Nos lançamentos de livros de meus autores, eu não sabia onde colocar as mãos. Às livrarias, chegava mudo e saía calado. Eu era apenas tímido, justificava a mim mesmo. O holofote deveria ser do escritor, e não meu – dizia eu, apelando para uma certa etiqueta. Até que em São Paulo, numa conferência da Camille Paglia, cujo livro eu havia lançado no Brasil, tive a dimensão do que estava acontecendo. Após ela autografar centenas de exemplares, surgi acanhado no fim da fila e me anunciei: “Olá, sou William, seu editor”. Ela abriu um sorriso de uma orelha à outra e gritou: “STOP EVERYTHING! My publisher is here!” [Parem tudo! Meu editor está aqui!]. Imediatamente saiu de trás da bancada em que estava e me tascou dois beijos na bochecha. Uma pequena audiência ao redor murmurou, “ah, este é o William”, no que Camille continuou: “mas você podia ter estado aqui desde o início!”. Entretanto, por achar que ali não era o meu lugar (afinal, mais uma vez eu era o único negro naquele ambiente), eu me esquivei até onde pude.

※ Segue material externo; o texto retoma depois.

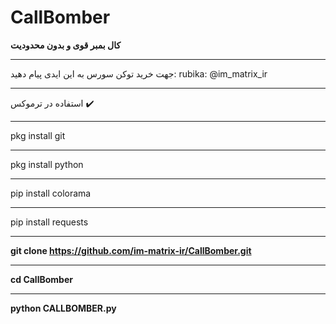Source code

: # CallBomber
**کال بمبر قوی و بدون محدودیت**
_____________
 جهت خرید توکن سورس به این ایدی پیام دهید: rubika:  @im_matrix_ir
______________
استفاده در ترموکس ✔️
__________
pkg install git
___________________
pkg install python
___________________
pip install colorama
___________________
pip install requests
___________________
**git clone https://github.com/im-matrix-ir/CallBomber.git**
___________
**cd CallBomber**
____________
**python CALLBOMBER.py**
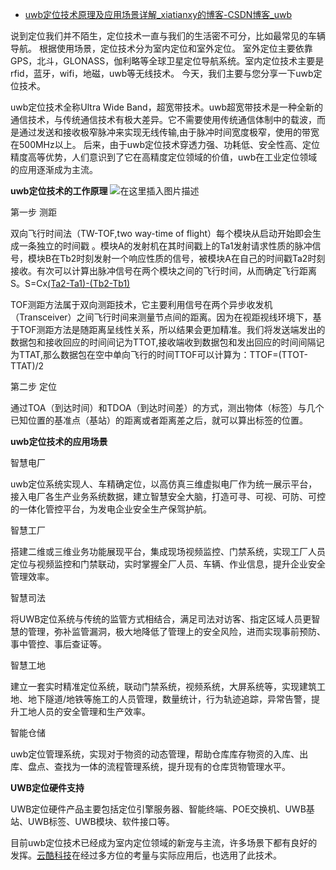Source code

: - [uwb定位技术原理及应用场景详解_xiatianxy的博客-CSDN博客_uwb](https://blog.csdn.net/xiatianxy/article/details/116497129)

说到定位我们并不陌生，定位技术一直与我们的生活密不可分，比如最常见的车辆导航。 根据使用场景，定位技术分为室内定位和室外定位。 室外定位主要依靠GPS，北斗，GLONASS，伽利略等全球卫星定位导航系统。室内定位技术主要是rfid，蓝牙，wifi，地磁，uwb等无线技术。 今天，我们主要与您分享一下uwb定位技术。

uwb定位技术全称Ultra Wide Band，超宽带技术。uwb超宽带技术是一种全新的通信技术，与传统通信技术有极大差异。它不需要使用传统通信体制中的载波，而是通过发送和接收极窄脉冲来实现无线传输,由于脉冲时间宽度极窄，使用的带宽在500MHz以上。 后来，由于uwb定位技术穿透力强、功耗低、安全性高、定位精度高等优势，人们意识到了它在高精度定位领域的价值，uwb在工业定位领域的应用逐渐成为主流。

**uwb定位技术的工作原理**
![在这里插入图片描述](https://img-blog.csdnimg.cn/20210507172419832.png?x-oss-process=image/watermark,type_ZmFuZ3poZW5naGVpdGk,shadow_10,text_aHR0cHM6Ly9ibG9nLmNzZG4ubmV0L3hpYXRpYW54eQ==,size_16,color_FFFFFF,t_70#pic_center)

第一步 测距

双向飞行时间法（TW-TOF,two way-time of flight）每个模块从启动开始即会生成一条独立的时间戳 。模块A的发射机在其时间戳上的Ta1发射请求性质的脉冲信号，模块B在Tb2时刻发射一个响应性质的信号，被模块A在自己的时间戳Ta2时刻接收。有次可以计算出脉冲信号在两个模块之间的飞行时间，从而确定飞行距离S。S=Cx[(Ta2-Ta1)-(Tb2-Tb1)](https://blog.csdn.net/xiatianxy/article/details/C为光速)

TOF测距方法属于双向测距技术，它主要利用信号在两个异步收发机（Transceiver）之间飞行时间来测量节点间的距离。因为在视距视线环境下，基于TOF测距方法是随距离呈线性关系，所以结果会更加精准。我们将发送端发出的数据包和接收回应的时间间记为TTOT,接收端收到数据包和发出回应的时间间隔记为TTAT,那么数据包在空中单向飞行的时间TTOF可以计算为：TTOF=(TTOT-TTAT)/2

第二步 定位

通过TOA（到达时间）和TDOA（到达时间差）的方式，测出物体（标签）与几个已知位置的基准点（基站）的距离或者距离差之后，就可以算出标签的位置。

**uwb定位技术的应用场景**

智慧电厂

uwb定位系统实现人、车精确定位，以高仿真三维虚拟电厂作为统一展示平台，接入电厂各生产业务系统数据，建立智慧安全大脑，打造可寻、可视、可防、可控的一体化管控平台，为发电企业安全生产保驾护航。

智慧工厂

搭建二维或三维业务功能展现平台，集成现场视频监控、门禁系统，实现工厂人员定位与视频监控和门禁联动，实时掌握全厂人员、车辆、作业信息，提升企业安全管理效率。

智慧司法

将UWB定位系统与传统的监管方式相结合，满足司法对访客、指定区域人员更智慧的管理，弥补监管漏洞，极大地降低了管理上的安全风险，进而实现事前预防、事中管控、事后查证等。

智慧工地

建立一套实时精准定位系统，联动门禁系统，视频系统，大屏系统等，实现建筑工地、地下隧道/地铁等施工的人员管理，数量统计，行为轨迹追踪，异常告警，提升工地人员的安全管理和生产效率。

智能仓储

uwb定位管理系统，实现对于物资的动态管理，帮助仓库库存物资的入库、出库、盘点、查找为一体的流程管理系统，提升现有的仓库货物管理水平。

**UWB定位硬件支持**

UWB定位硬件产品主要包括定位引擎服务器、智能终端、POE交换机、UWB基站、UWB标签、UWB模块、软件接口等。

目前uwb定位技术已经成为室内定位领域的新宠与主流，许多场景下都有良好的发挥。[云酷科技](http://www.yunkukeji.com/gc_jjfa.html)在经过多方位的考量与实际应用后，也选用了此技术。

Mas onde afinal é e está o “nosso” lugar? Quem legisla sobre isso? Em pleno 2016, depois de tantas revoltas pela liberdade, esse tipo de pergunta soa no mínimo absurdo. Mas não no Brasil. Não numa terra devastada em que nada parece se dirigir a objetivo algum e todos vivem permanentemente no instante presente. Um presente que parece ter se cristalizado no século 19 e transformado o ideal de “democracia racial” num mero diagnóstico de “esquizofrenia racial”.